PUEDO escribir los versos más tristes esta noche.

Escribir, por ejemplo: ” La noche está estrellada,

y tiritan, azules, los astros, a lo lejos”.

El viento de la noche gira en el cielo y canta.

Puedo escribir los versos más tristes esta noche.

Yo la quise, y a veces ella también me quiso.

En las noches como ésta la tuve entre mis brazos.

La besé tantas veces bajo el cielo infinito.

Ella me quiso, a veces yo también la quería.

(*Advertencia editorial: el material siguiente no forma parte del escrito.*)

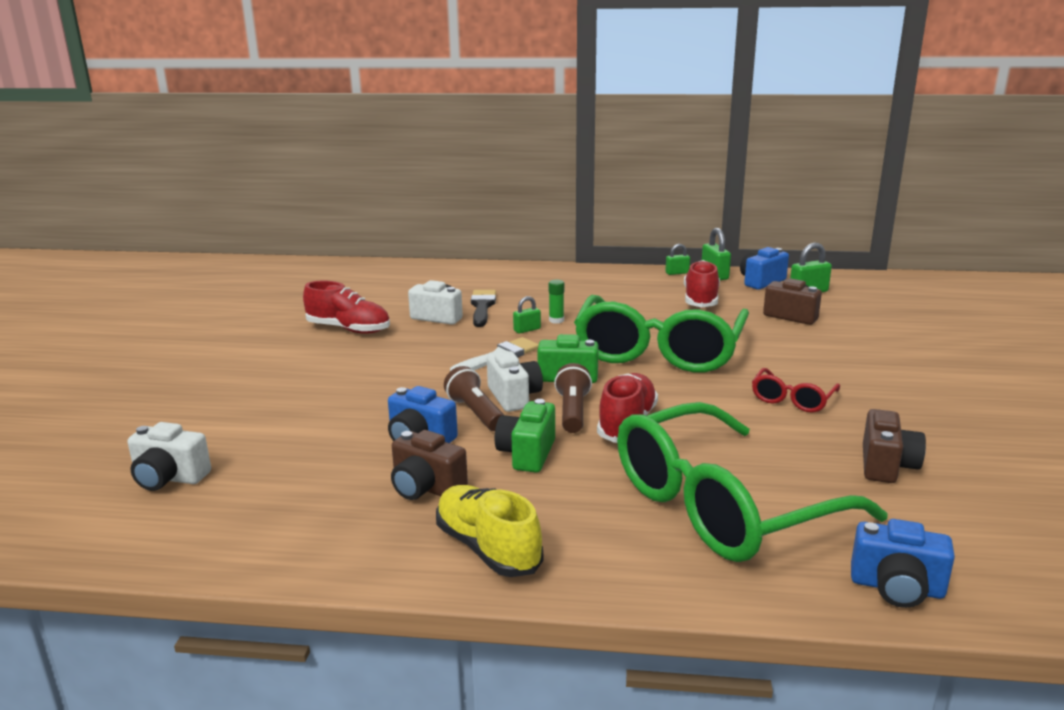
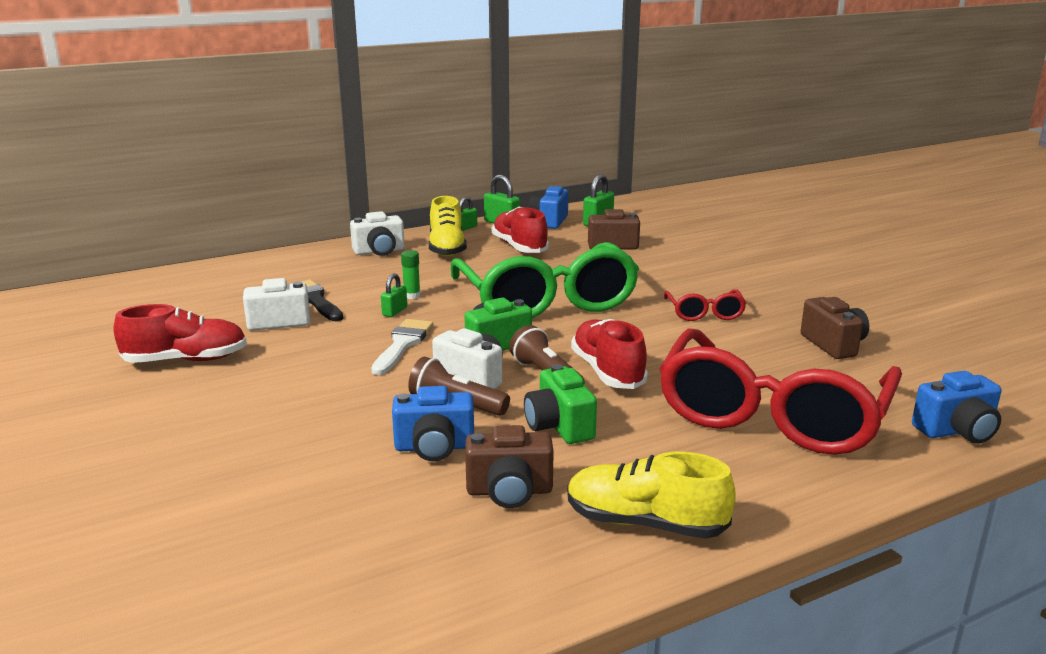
camera: 35 degrees left, 0 degrees up
(169, 478) = (188, 595): white camera -> white camera (379, 251)
(637, 287) = (447, 248): none -> yellow shoe
(721, 506) = (772, 415): green glasses -> red glasses

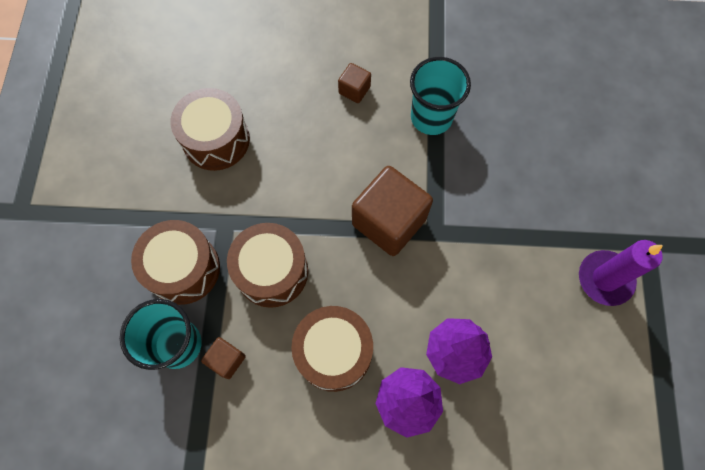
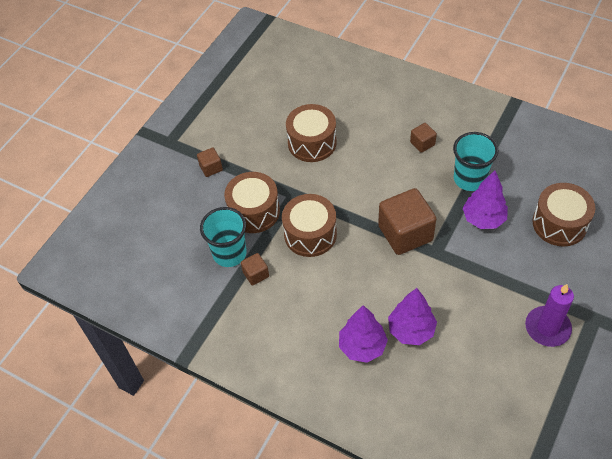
camera: 30 degrees right, 15 degrees down
(96, 228) = (211, 168): none -> brown cube
(334, 352) = (327, 297): brown drum -> brown drum (559, 224)
(470, 165) = (483, 219): none -> purple tree

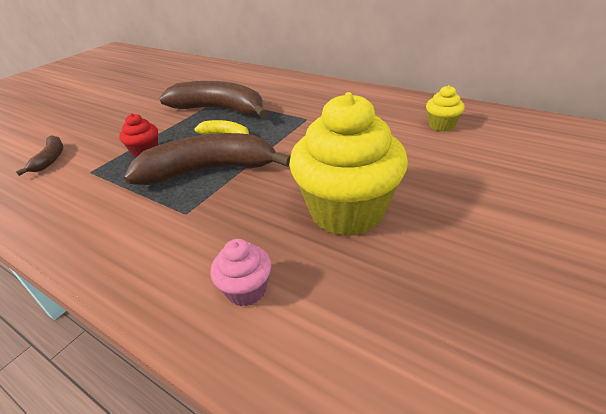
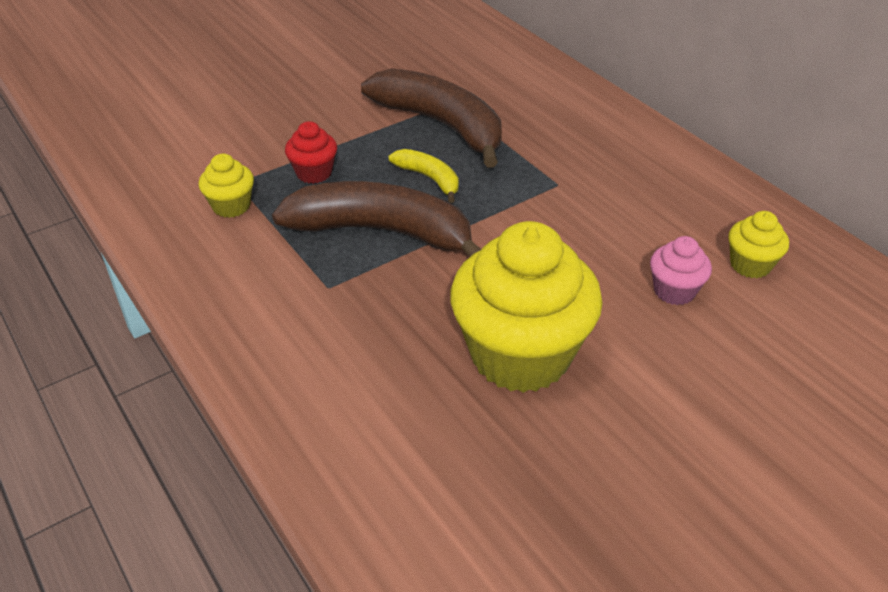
camera: 20 degrees right, 5 degrees up
(50, 159) = (195, 144): brown banana -> none
(89, 186) = (231, 206): none -> yellow cupcake
(246, 290) = (354, 409): pink cupcake -> pink cupcake (674, 291)

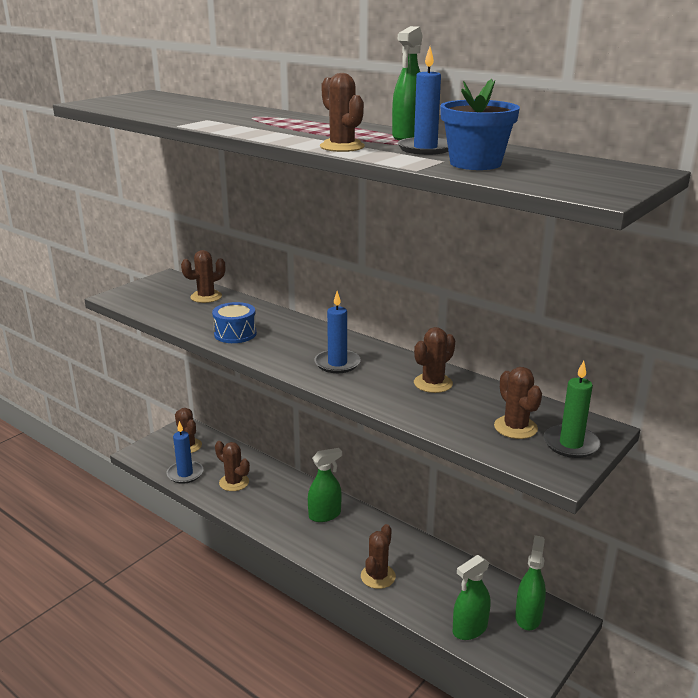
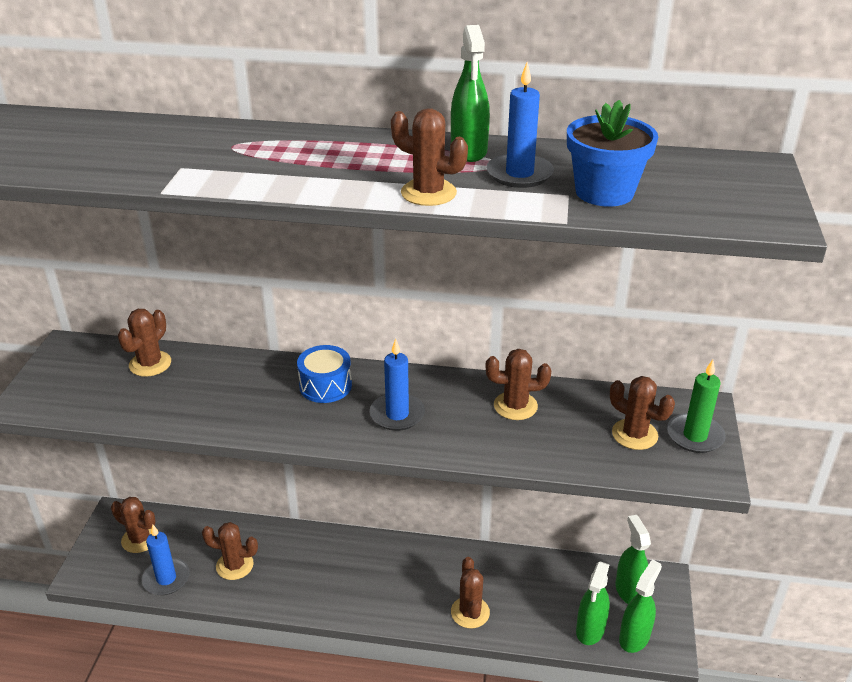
camera: 30 degrees left, 10 degrees up
(235, 334) = (242, 411): blue drum -> blue drum (325, 386)
(325, 515) = (366, 563): green spray bottle -> green spray bottle (634, 637)
(433, 383) = (515, 406): brown cactus -> brown cactus turned 75 degrees clockwise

Cómo no haber amado sus grandes ojos fijos.

Puedo escribir los versos más tristes esta noche.

Pensar que no la tengo. Sentir que la he perdido.

Oír la noche inmensa, más inmensa sin ella.

Y el verso cae al alma como pasto el rocío.

Qué importa que mi amor no pudiera guardarla.

La noche está estrellada y ella no está conmigo.

Eso es todo. A lo lejos alguien canta. A lo lejos.

Mi alma no se contenta con haberla perdido.

Como para acercarla mi mirada la busca.

Mi corazón la busca, y ella no está conmigo.

La misma noche que hace blanquear los mismos árboles.

Nosotros, los de entonces, ya no somos los mismos.

Ya no la quiero, es cierto, pero cuánto la quise.

Mi voz buscaba el viento para tocar su oído.

De otro. Será de otro. Como antes de mis besos.

Su voz, su cuerpo claro. Sus ojos infinitos.

Ya no la quiero, es cierto, pero tal vez la quiero.

Es tan corto el amor, y es tan largo el olvido.

Porque en noches como ésta la tuve entre mis brazos,

mi alma no se contenta con haberla perdido.

Aunque éste sea el último dolor que ella me causa,

y éstos sean los últimos versos que yo le escribo.